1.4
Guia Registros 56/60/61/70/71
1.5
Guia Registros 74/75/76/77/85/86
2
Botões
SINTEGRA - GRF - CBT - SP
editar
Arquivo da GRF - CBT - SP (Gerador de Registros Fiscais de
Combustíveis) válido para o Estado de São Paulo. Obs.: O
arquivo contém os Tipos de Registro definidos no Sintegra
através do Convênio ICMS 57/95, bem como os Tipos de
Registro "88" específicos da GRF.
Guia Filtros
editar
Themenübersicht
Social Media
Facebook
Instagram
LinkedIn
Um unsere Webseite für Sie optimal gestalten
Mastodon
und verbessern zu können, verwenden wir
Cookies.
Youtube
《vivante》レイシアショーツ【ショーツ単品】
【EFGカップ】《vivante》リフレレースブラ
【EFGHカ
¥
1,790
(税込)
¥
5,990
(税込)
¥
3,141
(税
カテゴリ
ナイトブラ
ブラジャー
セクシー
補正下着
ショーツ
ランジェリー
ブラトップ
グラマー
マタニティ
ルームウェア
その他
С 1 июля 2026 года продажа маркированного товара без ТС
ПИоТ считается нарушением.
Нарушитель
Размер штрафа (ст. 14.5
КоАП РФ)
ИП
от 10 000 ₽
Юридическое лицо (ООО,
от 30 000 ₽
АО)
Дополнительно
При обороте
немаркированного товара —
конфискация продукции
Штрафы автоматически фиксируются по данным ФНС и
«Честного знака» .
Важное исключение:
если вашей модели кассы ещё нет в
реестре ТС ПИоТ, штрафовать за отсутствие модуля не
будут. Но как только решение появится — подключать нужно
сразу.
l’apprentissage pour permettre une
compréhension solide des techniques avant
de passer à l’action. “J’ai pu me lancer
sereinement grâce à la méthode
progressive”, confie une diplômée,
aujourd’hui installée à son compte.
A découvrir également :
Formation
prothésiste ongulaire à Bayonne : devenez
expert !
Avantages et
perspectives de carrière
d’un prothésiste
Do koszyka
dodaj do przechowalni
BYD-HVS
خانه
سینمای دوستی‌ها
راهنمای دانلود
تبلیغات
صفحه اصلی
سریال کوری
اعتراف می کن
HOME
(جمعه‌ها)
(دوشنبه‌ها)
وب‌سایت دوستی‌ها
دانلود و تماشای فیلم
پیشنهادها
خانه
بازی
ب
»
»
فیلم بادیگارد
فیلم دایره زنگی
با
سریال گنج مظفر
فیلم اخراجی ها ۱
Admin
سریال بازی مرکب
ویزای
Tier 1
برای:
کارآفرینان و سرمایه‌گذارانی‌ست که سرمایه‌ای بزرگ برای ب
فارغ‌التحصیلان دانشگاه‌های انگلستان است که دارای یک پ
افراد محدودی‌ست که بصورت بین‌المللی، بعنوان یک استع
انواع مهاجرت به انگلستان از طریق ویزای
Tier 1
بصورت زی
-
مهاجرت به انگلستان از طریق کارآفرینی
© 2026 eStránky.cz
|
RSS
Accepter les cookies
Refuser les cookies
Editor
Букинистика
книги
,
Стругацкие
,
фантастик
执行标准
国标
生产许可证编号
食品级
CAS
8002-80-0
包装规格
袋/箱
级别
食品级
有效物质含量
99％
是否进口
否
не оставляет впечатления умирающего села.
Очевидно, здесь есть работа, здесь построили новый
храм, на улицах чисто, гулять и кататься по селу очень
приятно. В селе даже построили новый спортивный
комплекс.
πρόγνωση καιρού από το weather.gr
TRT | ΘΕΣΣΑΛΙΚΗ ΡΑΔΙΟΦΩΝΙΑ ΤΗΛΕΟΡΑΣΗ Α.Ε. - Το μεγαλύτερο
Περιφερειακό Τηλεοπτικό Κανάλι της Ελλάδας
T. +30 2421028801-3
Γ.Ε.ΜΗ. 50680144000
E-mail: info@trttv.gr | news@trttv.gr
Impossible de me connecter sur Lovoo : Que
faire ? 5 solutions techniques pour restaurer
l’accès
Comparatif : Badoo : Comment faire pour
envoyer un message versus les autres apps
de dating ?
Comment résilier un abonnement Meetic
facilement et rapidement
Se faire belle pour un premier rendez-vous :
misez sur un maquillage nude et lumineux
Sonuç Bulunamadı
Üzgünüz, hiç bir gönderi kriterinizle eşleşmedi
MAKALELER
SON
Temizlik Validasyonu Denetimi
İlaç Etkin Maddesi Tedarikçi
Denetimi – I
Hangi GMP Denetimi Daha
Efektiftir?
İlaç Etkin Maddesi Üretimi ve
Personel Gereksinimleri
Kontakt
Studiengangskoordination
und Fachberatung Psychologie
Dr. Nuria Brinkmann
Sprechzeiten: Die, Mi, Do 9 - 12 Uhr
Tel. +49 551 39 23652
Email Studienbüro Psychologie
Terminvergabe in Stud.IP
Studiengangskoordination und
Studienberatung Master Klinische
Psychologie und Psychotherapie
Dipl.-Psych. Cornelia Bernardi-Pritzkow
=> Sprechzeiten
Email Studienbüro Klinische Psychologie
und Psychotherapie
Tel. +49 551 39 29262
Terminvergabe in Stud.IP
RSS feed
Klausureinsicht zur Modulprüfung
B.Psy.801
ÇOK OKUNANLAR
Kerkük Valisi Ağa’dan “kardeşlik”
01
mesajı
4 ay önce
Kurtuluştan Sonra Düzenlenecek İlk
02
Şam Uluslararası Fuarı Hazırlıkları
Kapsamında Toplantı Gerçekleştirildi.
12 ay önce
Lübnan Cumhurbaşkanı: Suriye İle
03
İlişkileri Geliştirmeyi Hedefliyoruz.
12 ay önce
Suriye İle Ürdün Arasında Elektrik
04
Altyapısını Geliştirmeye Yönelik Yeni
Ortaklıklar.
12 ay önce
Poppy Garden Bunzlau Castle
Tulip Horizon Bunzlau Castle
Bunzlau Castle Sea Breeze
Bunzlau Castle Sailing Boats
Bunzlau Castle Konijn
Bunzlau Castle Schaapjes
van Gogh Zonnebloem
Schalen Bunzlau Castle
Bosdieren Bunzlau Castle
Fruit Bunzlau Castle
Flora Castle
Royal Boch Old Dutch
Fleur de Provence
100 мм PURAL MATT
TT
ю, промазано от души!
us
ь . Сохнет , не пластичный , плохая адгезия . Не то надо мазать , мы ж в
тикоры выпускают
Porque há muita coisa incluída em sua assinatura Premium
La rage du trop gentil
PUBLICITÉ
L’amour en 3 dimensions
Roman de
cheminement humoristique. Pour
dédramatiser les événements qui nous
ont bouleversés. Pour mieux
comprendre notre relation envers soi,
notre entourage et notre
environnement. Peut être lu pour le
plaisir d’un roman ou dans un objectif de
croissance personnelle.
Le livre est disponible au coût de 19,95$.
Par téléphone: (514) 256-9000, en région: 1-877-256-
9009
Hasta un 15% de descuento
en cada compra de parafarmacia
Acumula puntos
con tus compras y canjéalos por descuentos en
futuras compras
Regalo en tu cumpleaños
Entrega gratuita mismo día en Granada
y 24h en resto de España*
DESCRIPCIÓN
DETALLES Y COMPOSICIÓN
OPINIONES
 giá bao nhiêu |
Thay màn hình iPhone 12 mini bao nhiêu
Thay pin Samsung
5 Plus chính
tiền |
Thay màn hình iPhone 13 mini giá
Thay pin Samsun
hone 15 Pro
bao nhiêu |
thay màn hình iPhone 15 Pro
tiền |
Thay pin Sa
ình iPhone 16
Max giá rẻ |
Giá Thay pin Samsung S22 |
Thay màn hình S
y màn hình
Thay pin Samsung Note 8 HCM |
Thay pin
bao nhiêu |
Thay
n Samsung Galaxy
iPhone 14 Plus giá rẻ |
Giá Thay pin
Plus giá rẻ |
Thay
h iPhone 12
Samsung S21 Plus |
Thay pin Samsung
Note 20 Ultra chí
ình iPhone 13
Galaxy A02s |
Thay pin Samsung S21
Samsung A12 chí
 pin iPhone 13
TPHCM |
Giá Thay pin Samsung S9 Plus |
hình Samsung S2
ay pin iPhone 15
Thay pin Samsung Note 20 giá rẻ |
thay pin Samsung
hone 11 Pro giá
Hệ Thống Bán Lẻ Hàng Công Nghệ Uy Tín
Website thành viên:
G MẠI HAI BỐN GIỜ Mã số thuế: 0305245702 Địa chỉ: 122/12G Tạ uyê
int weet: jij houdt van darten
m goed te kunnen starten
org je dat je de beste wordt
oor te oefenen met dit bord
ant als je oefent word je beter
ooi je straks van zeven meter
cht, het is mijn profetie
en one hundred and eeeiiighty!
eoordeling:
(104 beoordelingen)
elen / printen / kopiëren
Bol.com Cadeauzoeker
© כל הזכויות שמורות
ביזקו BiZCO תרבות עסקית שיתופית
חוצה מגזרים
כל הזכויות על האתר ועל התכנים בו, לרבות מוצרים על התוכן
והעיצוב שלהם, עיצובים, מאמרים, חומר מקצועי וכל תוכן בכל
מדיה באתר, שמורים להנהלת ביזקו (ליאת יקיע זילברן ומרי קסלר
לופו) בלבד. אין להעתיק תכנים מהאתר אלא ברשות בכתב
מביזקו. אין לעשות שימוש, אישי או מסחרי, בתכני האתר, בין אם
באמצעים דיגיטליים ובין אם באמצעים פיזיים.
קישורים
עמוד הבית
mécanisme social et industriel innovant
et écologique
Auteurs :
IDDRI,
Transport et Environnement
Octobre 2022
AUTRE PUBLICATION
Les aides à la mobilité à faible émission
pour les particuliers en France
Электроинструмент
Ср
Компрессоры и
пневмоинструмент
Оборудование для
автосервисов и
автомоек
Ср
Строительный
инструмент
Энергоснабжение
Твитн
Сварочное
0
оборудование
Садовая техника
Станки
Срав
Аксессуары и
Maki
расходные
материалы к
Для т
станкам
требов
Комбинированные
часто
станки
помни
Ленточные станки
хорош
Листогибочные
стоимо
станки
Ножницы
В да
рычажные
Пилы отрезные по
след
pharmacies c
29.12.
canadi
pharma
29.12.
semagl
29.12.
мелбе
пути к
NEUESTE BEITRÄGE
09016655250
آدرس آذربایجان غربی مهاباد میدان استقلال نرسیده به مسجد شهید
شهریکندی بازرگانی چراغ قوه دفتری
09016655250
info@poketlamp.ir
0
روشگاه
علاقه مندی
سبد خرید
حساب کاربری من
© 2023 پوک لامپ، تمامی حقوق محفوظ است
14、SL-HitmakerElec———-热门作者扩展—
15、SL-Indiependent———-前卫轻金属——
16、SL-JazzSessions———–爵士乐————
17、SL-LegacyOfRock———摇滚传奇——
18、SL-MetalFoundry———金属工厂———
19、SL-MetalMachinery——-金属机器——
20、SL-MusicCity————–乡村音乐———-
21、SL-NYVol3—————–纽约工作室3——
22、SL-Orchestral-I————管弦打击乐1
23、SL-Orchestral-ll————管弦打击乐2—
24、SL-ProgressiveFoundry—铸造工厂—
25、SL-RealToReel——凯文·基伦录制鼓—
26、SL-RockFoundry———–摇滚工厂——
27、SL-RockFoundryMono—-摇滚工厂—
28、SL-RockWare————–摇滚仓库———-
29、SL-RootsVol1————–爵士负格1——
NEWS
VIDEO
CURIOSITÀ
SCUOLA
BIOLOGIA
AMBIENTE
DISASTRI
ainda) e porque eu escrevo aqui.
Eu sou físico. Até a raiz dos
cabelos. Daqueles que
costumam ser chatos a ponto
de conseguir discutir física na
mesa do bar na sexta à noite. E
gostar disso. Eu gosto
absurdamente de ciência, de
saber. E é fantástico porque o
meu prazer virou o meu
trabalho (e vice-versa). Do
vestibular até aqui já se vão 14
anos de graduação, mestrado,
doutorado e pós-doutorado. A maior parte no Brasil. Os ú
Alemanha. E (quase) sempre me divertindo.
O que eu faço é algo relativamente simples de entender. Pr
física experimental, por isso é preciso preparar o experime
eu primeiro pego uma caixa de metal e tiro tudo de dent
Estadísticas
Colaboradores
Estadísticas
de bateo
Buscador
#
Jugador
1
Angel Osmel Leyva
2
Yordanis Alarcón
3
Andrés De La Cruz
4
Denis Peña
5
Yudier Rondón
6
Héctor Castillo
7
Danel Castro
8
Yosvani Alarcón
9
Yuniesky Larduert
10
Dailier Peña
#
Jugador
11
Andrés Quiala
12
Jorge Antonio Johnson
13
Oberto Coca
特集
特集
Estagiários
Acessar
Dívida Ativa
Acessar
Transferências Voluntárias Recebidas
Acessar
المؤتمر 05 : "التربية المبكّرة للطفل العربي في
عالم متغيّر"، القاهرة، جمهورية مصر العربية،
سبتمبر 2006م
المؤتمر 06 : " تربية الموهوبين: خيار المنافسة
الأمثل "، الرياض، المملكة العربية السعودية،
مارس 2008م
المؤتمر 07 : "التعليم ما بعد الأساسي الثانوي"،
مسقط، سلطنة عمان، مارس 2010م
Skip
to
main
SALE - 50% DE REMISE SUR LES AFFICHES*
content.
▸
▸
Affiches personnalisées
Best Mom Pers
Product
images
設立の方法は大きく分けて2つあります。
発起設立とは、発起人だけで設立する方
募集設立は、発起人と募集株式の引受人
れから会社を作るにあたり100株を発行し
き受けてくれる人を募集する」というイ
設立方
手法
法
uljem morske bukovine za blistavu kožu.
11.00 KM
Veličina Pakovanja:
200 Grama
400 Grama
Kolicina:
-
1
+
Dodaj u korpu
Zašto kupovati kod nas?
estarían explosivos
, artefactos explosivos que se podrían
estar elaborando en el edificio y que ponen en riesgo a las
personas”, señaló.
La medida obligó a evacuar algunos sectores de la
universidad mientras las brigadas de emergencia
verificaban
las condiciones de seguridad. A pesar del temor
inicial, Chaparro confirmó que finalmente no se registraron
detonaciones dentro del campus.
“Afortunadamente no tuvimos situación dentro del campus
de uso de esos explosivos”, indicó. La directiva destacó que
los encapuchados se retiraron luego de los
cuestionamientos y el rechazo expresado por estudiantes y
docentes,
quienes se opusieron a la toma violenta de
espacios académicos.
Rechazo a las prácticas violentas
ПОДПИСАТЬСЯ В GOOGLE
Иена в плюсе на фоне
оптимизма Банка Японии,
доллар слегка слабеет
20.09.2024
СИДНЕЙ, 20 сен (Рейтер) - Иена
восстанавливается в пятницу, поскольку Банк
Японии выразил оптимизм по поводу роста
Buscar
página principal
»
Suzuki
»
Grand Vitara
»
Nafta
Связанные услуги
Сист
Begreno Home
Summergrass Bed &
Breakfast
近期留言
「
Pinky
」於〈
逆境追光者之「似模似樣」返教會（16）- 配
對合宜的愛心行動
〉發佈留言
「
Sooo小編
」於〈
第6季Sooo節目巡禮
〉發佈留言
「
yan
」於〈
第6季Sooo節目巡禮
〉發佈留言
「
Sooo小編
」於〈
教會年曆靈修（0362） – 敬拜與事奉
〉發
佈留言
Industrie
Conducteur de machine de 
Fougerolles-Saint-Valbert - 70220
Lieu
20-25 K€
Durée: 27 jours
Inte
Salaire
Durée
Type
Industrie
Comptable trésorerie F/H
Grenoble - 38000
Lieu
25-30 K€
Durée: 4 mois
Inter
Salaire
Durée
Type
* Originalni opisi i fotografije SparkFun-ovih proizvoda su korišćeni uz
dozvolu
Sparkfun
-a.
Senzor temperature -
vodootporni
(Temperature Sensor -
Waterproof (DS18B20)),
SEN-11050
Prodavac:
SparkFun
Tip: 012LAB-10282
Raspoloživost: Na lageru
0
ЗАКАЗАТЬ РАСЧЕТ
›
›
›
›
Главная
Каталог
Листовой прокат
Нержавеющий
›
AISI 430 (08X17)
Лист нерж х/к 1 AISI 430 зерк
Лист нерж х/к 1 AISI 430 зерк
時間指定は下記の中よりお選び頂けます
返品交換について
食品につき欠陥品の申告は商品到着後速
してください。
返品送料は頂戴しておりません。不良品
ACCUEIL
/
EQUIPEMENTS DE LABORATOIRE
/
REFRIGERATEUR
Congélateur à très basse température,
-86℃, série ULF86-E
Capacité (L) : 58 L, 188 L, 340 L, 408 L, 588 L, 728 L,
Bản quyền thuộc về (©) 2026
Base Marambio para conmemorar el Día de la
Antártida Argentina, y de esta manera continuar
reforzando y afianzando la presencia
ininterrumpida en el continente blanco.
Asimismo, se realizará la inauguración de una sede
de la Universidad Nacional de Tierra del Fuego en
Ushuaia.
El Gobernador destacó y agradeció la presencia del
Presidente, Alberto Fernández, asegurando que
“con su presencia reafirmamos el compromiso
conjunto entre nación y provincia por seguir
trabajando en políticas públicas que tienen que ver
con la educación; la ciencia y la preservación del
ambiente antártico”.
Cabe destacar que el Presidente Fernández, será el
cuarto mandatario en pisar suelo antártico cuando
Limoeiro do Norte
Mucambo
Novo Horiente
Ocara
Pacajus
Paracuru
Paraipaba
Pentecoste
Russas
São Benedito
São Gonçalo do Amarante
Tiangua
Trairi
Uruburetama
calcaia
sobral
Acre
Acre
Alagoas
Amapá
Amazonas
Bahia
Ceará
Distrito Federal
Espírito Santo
__________
◆ What you should do:
Locate the string "הזכויות" in the listing above and copy every line where it occurs.

◆ Response to the task:
© כל הזכויות שמורות
כל הזכויות על האתר ועל התכנים בו, לרבות מוצרים על התוכן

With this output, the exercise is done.